1998) (transferring a case to Florida because "a Florida court is
in a better position to enforce and monitor any injunctive relief
awarded."); Habitat Wall-paper & Blinds Inc. v. K.T. Scott Ltd.
Partnership, 807 F. Supp. 470, 475 (N.D.Ill. 1992) (transferring
a case to Massachusetts because the injunctive relief requested
would need to be enforced in Massachusetts). The court finds that
the Southern District is the primary situs of material events,
and therefore accords plaintiffs' choice of forum little weight.
B. Access to Evidence
The court next considers the ease of access to sources of
proof. Defendants argue that the files and records relating to
plaintiffs and to the conditions of their incarceration are all
at Tamms. See Carillo v.
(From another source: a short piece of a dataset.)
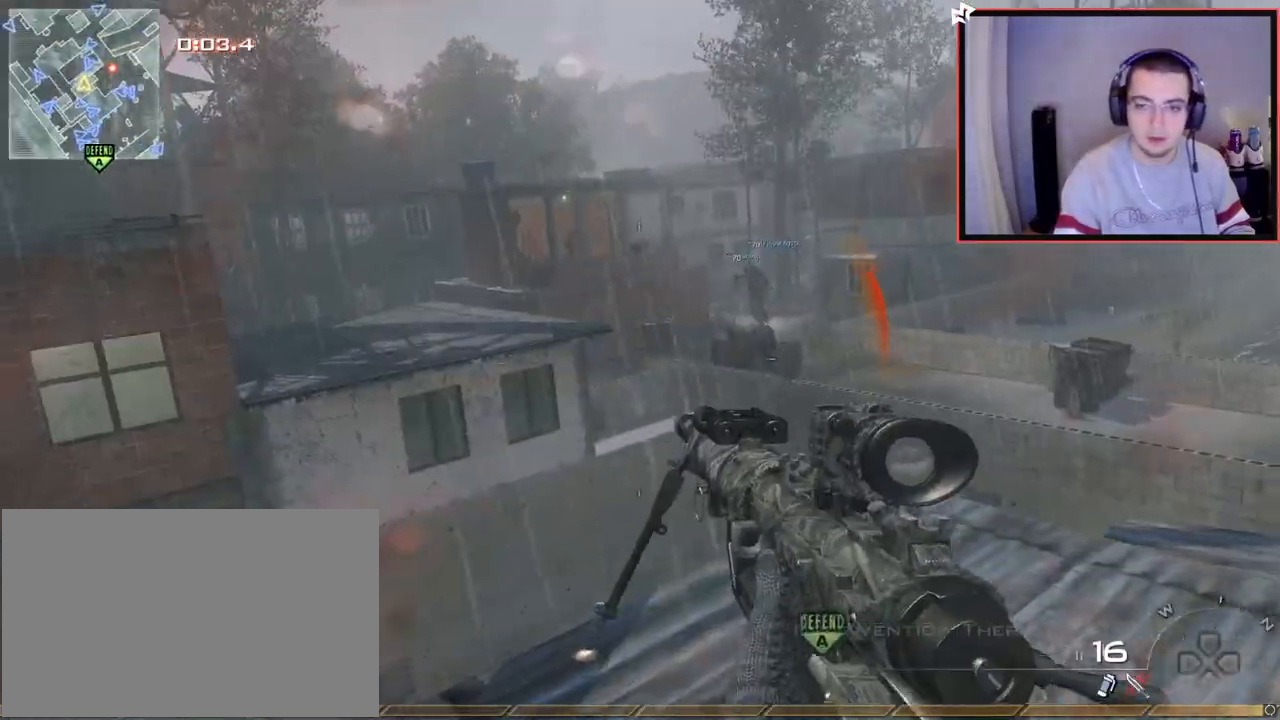
{"buttons": [], "left_stick": "down-right", "right_stick": "center", "events": [[17, "left_stick", "up"], [217, "right_stick", "up-right"], [284, "right_stick", "center"], [351, "left_stick", "down-right"]]}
Darden, 992 F. Supp. 1024, 1026
(N.D.Ill. 1998) (holding that this factor weighed in favor of
transfer because "the records relating to this incident are
located at the [prison]"). Plaintiffs counter that proof about
their mental health status before they became inmates at Tamms
can be found in the Northern District and elsewhere. According to
plaintiffs, family members may be called upon to testify to an
inmate's psychological condition before entering Tamms. The court
agrees with plaintiffs that documents and records are easily
transportable. See, e.g., Law Bulletin Publishing, Co., 992
F. Supp. at 1018 ("The court is satisfied . . . that either party
can easily bring to the district in which the case is litigated
those documents that are not there already."); Arena Football
League, Inc. v. Roemer, 947 F. Supp. 337, 341 (N.D.Ill. 1996)
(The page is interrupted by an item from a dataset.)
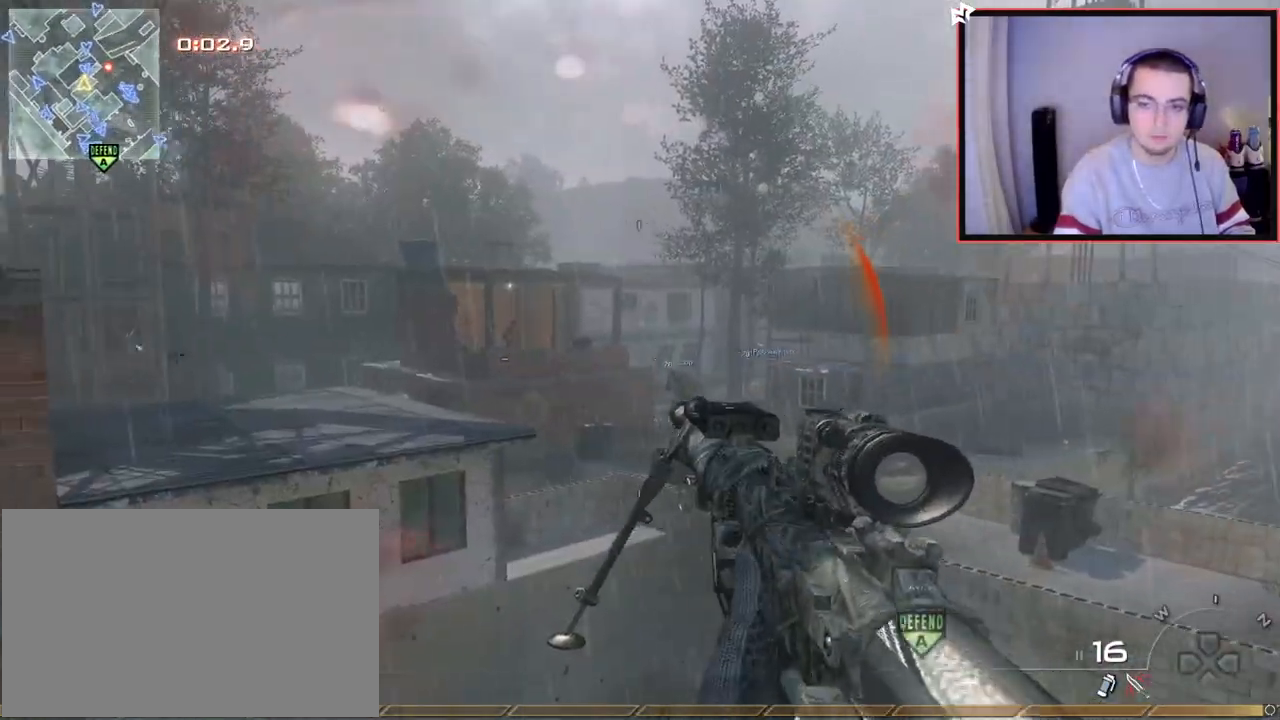
{"buttons": ["SQUARE", "R2"], "left_stick": "up-left", "right_stick": "left", "events": [[50, "left_stick", "center"], [317, "left_stick", "up-left"], [467, "right_stick", "left"], [484, "R2", "down"], [500, "SQUARE", "down"]]}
("Defendants have not demonstrated that they cannot bring the
critical documents to this district."). Accordingly, this element
does not weigh in favor of transfer.
C. Convenience of Witnesses
Defendants argue that the convenience of witnesses also favors
the Southern District. Defendants rely on Welborn's affidavit, in
which he states that he anticipates that most of plaintiffs' and
defendants' witnesses will be either inmates or staff from Tamms.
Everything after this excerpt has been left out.